Kedepan yang dipersiapkan bagi lulusan sarjana pendidikan
(jika hendak menjadi guru) mungkin harus belajar pada Tan Malaka yang
berprinsip anti kemapanan dengan niat memerdekakan seratus persen. Artinya
bahwa seorang calon guru memiliki idealisme untuk memeperjuangkan anak-anak
bangsa dari kebodohan, memerdekan dari ketidaktahun dengan segenap keikhlasan.

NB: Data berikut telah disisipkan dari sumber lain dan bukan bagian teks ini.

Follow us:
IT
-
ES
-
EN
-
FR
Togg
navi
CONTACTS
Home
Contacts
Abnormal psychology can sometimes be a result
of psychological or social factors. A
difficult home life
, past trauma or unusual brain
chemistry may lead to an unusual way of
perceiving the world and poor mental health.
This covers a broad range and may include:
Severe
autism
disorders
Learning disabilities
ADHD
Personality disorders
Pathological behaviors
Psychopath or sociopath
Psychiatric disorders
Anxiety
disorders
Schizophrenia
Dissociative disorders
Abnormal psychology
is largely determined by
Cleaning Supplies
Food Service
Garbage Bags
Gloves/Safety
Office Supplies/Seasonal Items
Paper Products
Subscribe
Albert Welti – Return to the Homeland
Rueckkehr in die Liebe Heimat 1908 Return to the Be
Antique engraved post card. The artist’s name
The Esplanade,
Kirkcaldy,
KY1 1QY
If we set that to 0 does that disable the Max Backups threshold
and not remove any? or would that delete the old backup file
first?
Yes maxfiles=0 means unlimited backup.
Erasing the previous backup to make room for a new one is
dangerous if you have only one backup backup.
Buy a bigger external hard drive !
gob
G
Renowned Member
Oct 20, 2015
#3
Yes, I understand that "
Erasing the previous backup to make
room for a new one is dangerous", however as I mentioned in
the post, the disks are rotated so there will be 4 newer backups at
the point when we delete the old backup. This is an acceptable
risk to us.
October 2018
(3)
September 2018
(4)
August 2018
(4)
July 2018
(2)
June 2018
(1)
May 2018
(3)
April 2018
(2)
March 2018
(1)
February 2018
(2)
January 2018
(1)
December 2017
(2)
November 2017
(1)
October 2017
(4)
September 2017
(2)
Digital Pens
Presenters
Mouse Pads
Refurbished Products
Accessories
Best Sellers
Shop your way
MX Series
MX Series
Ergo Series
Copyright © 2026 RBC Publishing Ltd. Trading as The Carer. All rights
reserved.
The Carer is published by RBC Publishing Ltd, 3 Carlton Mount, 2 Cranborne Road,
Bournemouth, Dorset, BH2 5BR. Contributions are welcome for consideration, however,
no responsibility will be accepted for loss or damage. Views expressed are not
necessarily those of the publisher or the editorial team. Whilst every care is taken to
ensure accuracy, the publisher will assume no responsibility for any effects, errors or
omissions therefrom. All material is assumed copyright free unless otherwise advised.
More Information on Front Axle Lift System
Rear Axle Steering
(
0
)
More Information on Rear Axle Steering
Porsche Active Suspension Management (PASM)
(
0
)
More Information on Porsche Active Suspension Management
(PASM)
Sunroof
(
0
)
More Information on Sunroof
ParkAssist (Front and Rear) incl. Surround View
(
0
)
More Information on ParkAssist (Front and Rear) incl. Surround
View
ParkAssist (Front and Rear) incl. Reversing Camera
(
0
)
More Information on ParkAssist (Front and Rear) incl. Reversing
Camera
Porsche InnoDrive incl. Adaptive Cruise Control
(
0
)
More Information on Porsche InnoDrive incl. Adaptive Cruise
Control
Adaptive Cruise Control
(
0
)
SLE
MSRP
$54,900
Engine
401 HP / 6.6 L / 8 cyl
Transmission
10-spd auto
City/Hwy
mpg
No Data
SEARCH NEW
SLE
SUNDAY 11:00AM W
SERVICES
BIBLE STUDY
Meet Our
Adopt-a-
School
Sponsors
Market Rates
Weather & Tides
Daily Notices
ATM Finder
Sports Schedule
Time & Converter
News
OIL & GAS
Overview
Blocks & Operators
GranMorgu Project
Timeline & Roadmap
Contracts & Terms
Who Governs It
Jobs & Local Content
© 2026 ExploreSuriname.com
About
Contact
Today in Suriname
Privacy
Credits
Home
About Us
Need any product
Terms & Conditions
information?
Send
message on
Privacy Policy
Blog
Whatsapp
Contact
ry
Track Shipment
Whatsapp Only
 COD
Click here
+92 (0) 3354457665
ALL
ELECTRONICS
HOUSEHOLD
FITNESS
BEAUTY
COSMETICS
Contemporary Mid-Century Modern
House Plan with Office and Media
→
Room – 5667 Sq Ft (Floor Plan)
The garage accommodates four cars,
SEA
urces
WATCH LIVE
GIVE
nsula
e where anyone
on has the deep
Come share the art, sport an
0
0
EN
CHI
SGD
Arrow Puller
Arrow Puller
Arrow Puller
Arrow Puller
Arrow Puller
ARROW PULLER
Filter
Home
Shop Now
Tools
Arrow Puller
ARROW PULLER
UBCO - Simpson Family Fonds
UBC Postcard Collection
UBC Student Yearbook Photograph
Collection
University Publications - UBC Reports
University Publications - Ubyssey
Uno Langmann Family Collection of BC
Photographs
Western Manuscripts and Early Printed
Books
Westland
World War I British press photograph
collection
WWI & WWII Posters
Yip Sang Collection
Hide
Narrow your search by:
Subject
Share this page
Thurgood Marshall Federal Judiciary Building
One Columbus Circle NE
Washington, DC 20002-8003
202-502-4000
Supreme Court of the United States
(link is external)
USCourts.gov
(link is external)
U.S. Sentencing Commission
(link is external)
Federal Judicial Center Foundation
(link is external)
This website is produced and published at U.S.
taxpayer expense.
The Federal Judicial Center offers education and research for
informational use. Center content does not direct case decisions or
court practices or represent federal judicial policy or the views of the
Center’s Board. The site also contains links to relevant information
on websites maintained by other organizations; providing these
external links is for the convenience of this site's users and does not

Menutup tulisan ini saya ingin menyampiakn rasa hormat
dan terimakasih kepada seluruh guru yang telah ikut melunasi janji kemerdekaan
mencerdaskan kehidupan bangsa. Segala budi baikmu, ilmumu dan kasih sayangmu
terhadap anak didikmu jauh sangat berharga. Semoga Tuhan Yang Maha Kuasa
membalas segala kebaikanmu dan meningkatkan derajatmu wahai guru.